• Exercise description: Repeat the records below verbatim and include no pictures.

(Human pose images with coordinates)

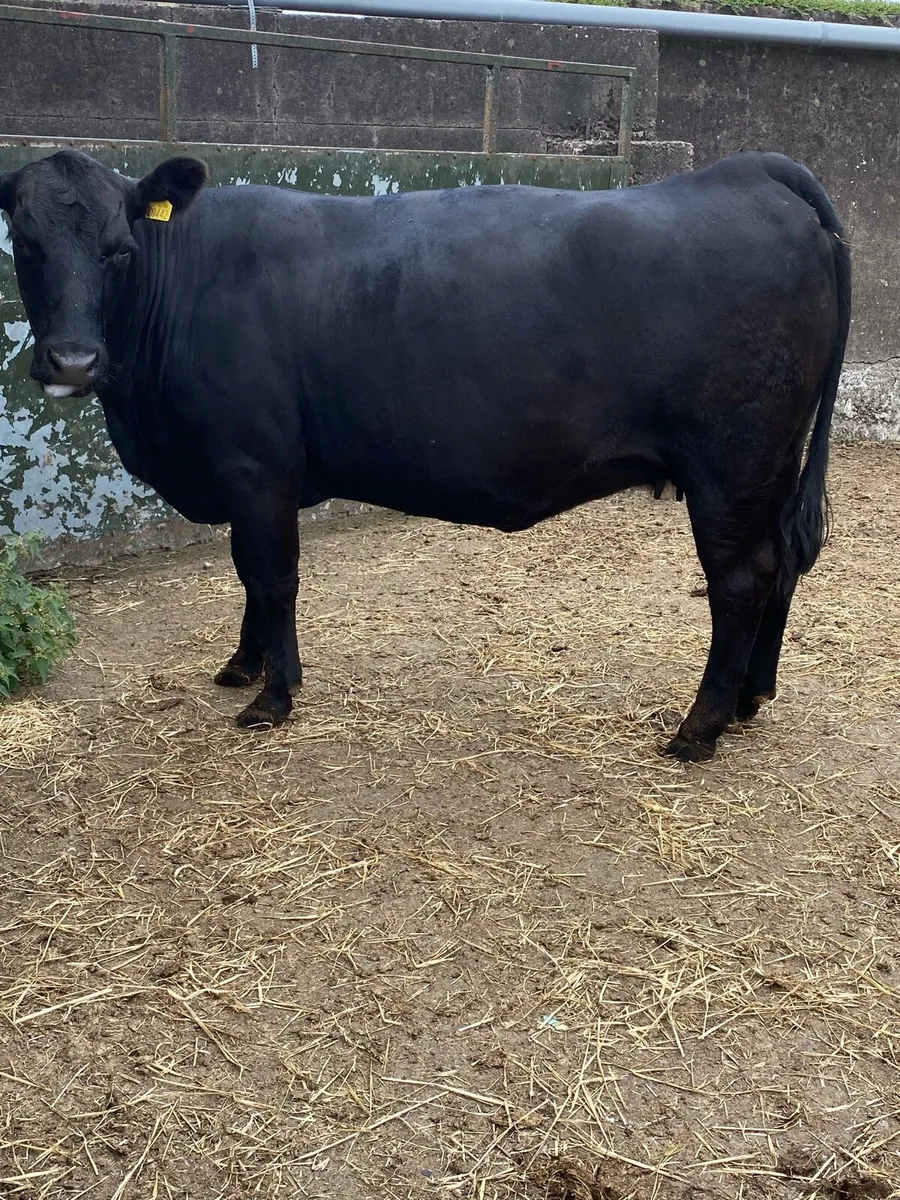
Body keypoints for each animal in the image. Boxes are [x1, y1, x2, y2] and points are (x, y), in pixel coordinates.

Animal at [0, 148, 850, 761]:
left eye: (119, 250)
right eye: (26, 244)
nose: (73, 361)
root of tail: (748, 170)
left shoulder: (255, 466)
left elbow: (271, 578)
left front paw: (273, 696)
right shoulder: (246, 478)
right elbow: (246, 578)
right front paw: (242, 666)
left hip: (731, 465)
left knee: (741, 581)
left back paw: (699, 728)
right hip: (770, 467)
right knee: (780, 567)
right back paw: (749, 698)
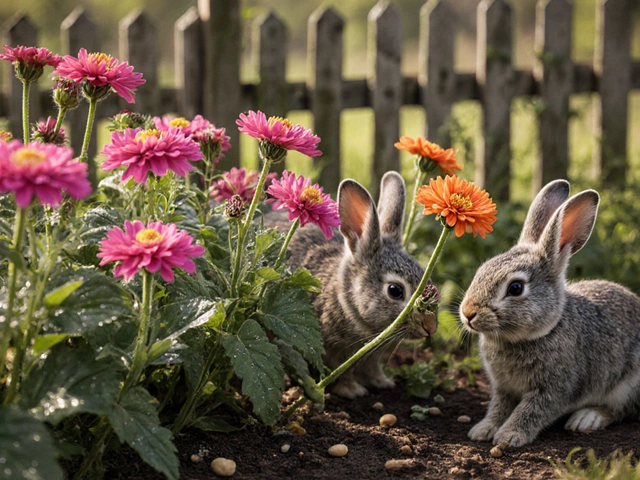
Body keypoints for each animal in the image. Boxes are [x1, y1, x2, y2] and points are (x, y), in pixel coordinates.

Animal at [277, 171, 438, 399]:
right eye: (395, 291)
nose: (430, 327)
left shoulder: (371, 355)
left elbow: (372, 368)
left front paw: (383, 383)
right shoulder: (332, 351)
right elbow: (339, 372)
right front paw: (352, 390)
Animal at [459, 179, 640, 447]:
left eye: (515, 288)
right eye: (481, 270)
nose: (468, 313)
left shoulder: (555, 388)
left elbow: (531, 411)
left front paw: (509, 435)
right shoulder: (503, 388)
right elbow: (498, 408)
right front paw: (483, 430)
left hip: (628, 386)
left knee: (621, 410)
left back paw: (587, 418)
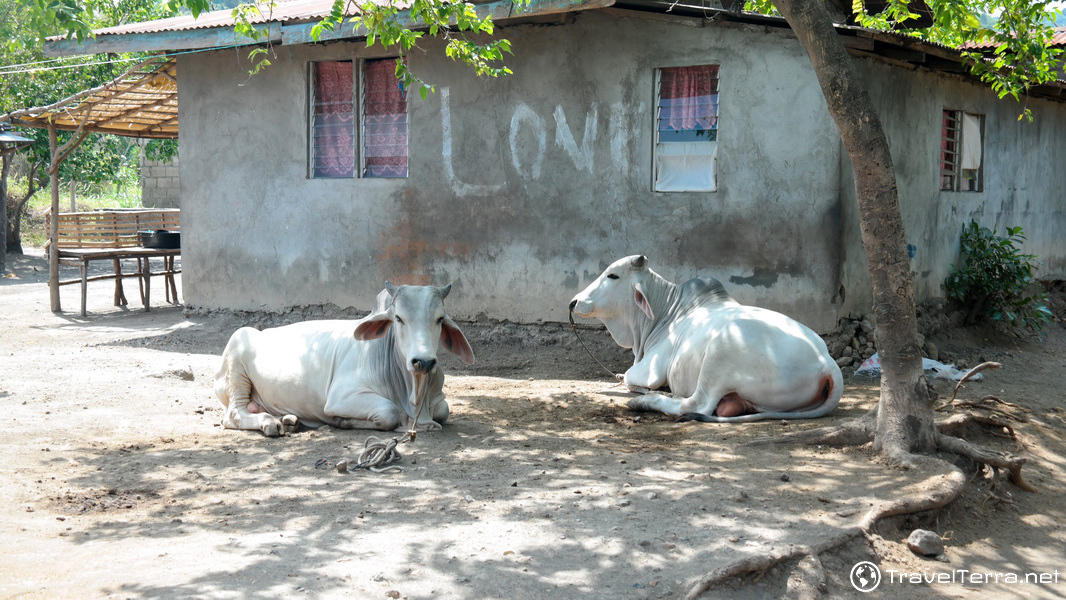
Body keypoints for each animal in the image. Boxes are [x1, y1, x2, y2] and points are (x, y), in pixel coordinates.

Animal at [214, 281, 473, 436]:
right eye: (399, 318)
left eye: (439, 319)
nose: (424, 362)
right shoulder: (341, 397)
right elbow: (388, 413)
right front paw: (342, 421)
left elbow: (444, 410)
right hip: (237, 354)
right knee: (233, 414)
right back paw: (269, 423)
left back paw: (289, 420)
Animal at [567, 256, 840, 422]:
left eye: (613, 275)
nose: (574, 302)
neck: (667, 312)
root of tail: (828, 364)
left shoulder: (651, 369)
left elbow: (628, 377)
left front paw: (641, 388)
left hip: (719, 356)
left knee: (696, 405)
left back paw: (646, 401)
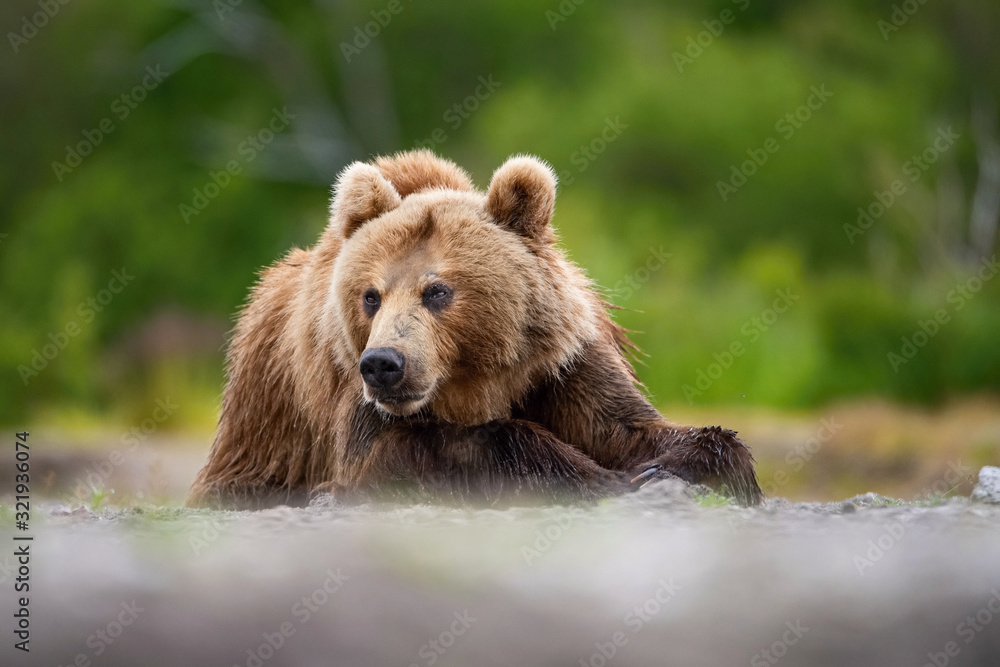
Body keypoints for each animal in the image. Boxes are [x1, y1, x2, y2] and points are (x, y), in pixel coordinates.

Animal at [188, 150, 763, 509]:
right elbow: (397, 459)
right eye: (370, 296)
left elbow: (628, 428)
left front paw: (678, 465)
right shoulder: (352, 399)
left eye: (437, 291)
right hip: (263, 421)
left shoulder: (559, 367)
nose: (384, 364)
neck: (473, 383)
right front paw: (607, 478)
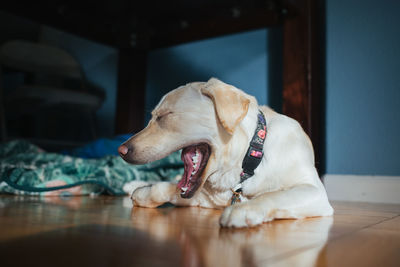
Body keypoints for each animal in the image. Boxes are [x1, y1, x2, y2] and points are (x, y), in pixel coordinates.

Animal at [118, 77, 332, 228]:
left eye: (164, 116)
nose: (120, 150)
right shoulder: (206, 197)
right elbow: (167, 187)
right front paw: (145, 192)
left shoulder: (314, 191)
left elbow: (272, 196)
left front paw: (243, 210)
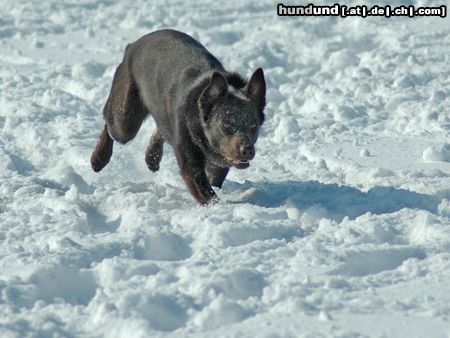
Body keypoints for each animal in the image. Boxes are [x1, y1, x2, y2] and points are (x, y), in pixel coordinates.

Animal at [92, 29, 268, 203]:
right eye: (226, 125)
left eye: (253, 126)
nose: (247, 150)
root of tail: (132, 45)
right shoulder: (190, 164)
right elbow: (207, 194)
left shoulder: (218, 165)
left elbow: (214, 181)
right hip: (125, 121)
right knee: (111, 125)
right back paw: (98, 159)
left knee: (160, 128)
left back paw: (152, 159)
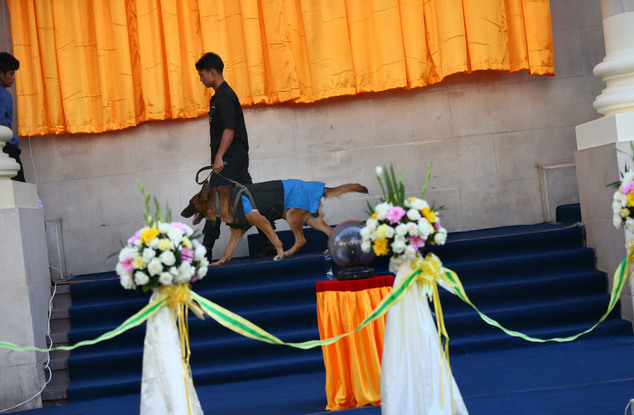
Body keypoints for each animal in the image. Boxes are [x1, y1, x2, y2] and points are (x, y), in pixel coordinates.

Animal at [179, 181, 366, 266]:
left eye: (190, 203)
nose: (181, 213)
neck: (218, 201)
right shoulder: (237, 232)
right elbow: (227, 250)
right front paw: (219, 263)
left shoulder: (262, 221)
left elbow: (275, 240)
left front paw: (280, 254)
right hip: (311, 220)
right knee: (329, 231)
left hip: (292, 217)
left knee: (301, 240)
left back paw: (288, 253)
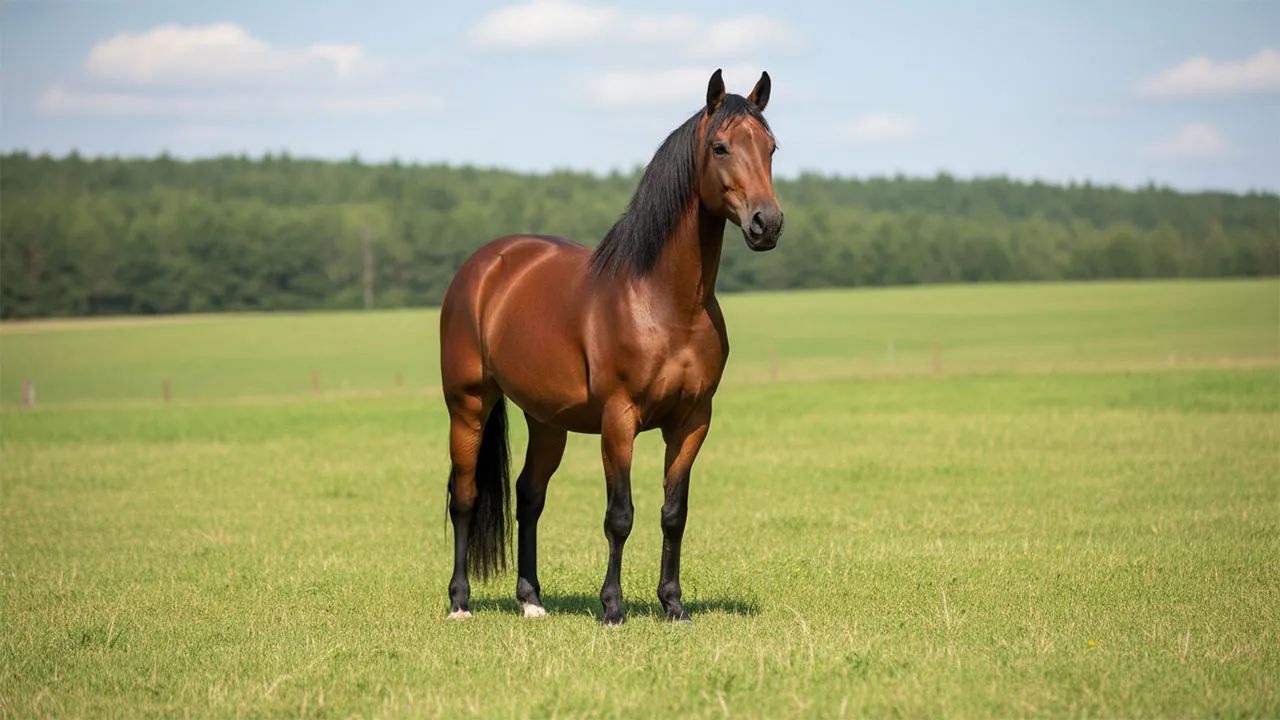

• Answer section:
Body keypoints for each animal in the image. Boxes are [x1, y1, x2, y2] and points are (x, y), in pixel coordinates.

Animal at [0, 148, 850, 761]:
left eye: (119, 250)
right eye: (26, 244)
nose: (73, 361)
root of tail: (748, 170)
left shoulder: (255, 466)
left elbow: (271, 578)
left front paw: (273, 696)
right shoulder: (246, 478)
right elbow: (246, 578)
right front paw: (242, 666)
left hip: (731, 465)
left knee: (741, 581)
left back paw: (699, 728)
right hip: (770, 467)
right knee: (780, 567)
right back paw: (749, 698)
Body keypoints for each animal in the image. Boxes are [x1, y1, x2, y2] and points are (x, y), in pixel coordinates.

Animal at [277, 171, 438, 399]:
right eye: (395, 291)
nose: (430, 327)
left shoulder: (371, 355)
left elbow: (372, 368)
left front paw: (383, 383)
right shoulder: (332, 351)
right elbow: (339, 372)
right front paw: (352, 390)
Animal at [459, 179, 640, 447]:
left eye: (515, 288)
right eye: (481, 270)
nose: (468, 313)
left shoulder: (555, 388)
left elbow: (531, 411)
left front paw: (509, 435)
right shoulder: (503, 388)
right elbow: (498, 408)
right front paw: (483, 430)
left hip: (628, 386)
left knee: (621, 410)
left back paw: (587, 418)
Body keypoints for each animal in the image. Boxes are [x1, y1, x2, y2] and points are (x, y), in pixel coordinates.

Animal at [214, 281, 473, 436]:
right eye: (399, 318)
left eye: (439, 319)
nose: (424, 362)
right shoulder: (341, 397)
right elbow: (388, 413)
right front paw: (342, 421)
left elbow: (444, 410)
right hip: (237, 354)
right knee: (233, 414)
right back paw: (269, 423)
left back paw: (289, 420)
Animal at [567, 256, 840, 422]:
left eye: (613, 275)
nose: (574, 302)
neck: (667, 312)
root of tail: (828, 364)
left shoulder: (651, 369)
left elbow: (628, 377)
left front paw: (641, 388)
left hip: (719, 356)
left knee: (696, 405)
left back paw: (646, 401)
Body keypoints for each animal in the image. Boxes are [x1, y1, x2, y2] and points are (x, y), in pixel coordinates.

Animal at [188, 150, 763, 509]:
right elbow: (397, 459)
right eye: (370, 296)
left elbow: (628, 428)
left front paw: (678, 465)
right shoulder: (352, 399)
left eye: (437, 291)
right hip: (263, 421)
left shoulder: (559, 367)
nose: (384, 364)
neck: (473, 383)
right front paw: (607, 478)
Body keypoints for each animal in the image. Boxes are [x1, y1, x2, y2] and points are (x, y), in pixel coordinates.

Animal at [118, 77, 332, 228]:
left eye: (164, 116)
nose: (120, 150)
right shoulder: (206, 197)
right elbow: (167, 187)
right front paw: (145, 192)
left shoulder: (314, 191)
left elbow: (272, 196)
left front paw: (243, 210)
Body keypoints for each animal in the image. Boxes are [x1, y1, x2, y2] and points are (x, y), in pixel coordinates.

Animal at [92, 29, 268, 203]:
right eye: (226, 125)
left eye: (253, 126)
nose: (247, 150)
root of tail: (132, 45)
right shoulder: (190, 164)
right elbow: (207, 194)
left shoulder: (218, 165)
left elbow: (214, 181)
right hip: (125, 121)
right knee: (111, 125)
right back paw: (98, 159)
left knee: (160, 128)
left back paw: (152, 159)
Body keypoints for each animal in the image. Boxes are [x1, y1, x2, y2] and points are (x, y), in pixel coordinates.

Animal at [179, 181, 366, 266]:
left eye: (190, 203)
nose: (181, 213)
neck: (218, 201)
right shoulder: (237, 232)
right elbow: (227, 250)
right front paw: (219, 263)
left shoulder: (262, 221)
left elbow: (275, 240)
left front paw: (280, 254)
right hip: (311, 220)
right knee: (329, 231)
left hip: (292, 217)
left knee: (301, 240)
left back paw: (288, 253)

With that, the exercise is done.